● **INFORMATION**

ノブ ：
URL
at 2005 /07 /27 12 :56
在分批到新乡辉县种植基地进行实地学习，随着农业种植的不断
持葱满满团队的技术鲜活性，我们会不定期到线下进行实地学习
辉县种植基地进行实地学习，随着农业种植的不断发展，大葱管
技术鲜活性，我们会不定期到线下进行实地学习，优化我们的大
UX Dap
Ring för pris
---
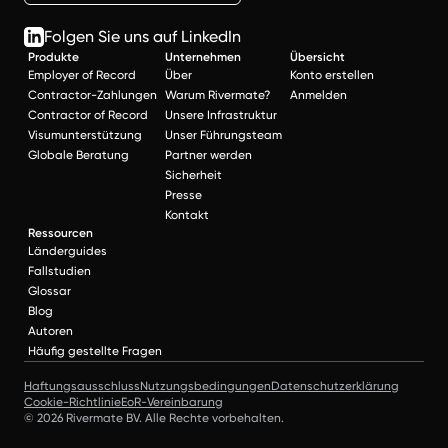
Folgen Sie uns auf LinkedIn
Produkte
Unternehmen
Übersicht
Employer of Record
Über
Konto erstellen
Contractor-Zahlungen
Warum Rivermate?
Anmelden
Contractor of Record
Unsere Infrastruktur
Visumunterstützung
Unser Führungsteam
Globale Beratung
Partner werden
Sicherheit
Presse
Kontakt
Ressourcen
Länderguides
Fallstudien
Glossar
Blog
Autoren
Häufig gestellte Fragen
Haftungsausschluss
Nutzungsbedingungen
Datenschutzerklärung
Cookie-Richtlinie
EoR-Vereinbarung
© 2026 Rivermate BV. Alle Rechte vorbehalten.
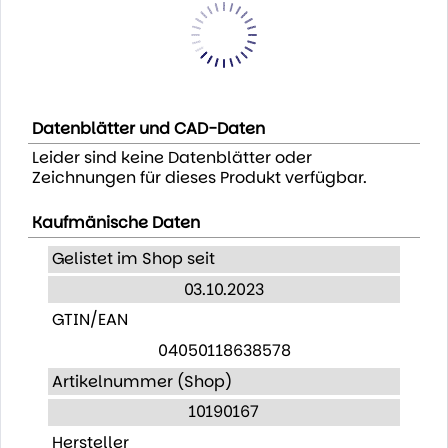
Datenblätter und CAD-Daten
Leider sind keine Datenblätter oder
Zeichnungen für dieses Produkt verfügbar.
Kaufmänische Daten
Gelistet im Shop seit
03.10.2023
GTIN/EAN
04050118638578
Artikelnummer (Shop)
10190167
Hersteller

● **INSTRUCTION**
Rewrite the lines from the one with "Folgen Sie uns auf LinkedIn" to the one with "Alle Rechte vorbehalten.", replacing "Presse" with "Medien" and leaving everything else as it is. Give only those lines.

● **RESULT OF THE EXERCISE**
Folgen Sie uns auf LinkedIn
Produkte
Unternehmen
Übersicht
Employer of Record
Über
Konto erstellen
Contractor-Zahlungen
Warum Rivermate?
Anmelden
Contractor of Record
Unsere Infrastruktur
Visumunterstützung
Unser Führungsteam
Globale Beratung
Partner werden
Sicherheit
Medien
Kontakt
Ressourcen
Länderguides
Fallstudien
Glossar
Blog
Autoren
Häufig gestellte Fragen
Haftungsausschluss
Nutzungsbedingungen
Datenschutzerklärung
Cookie-Richtlinie
EoR-Vereinbarung
© 2026 Rivermate BV. Alle Rechte vorbehalten.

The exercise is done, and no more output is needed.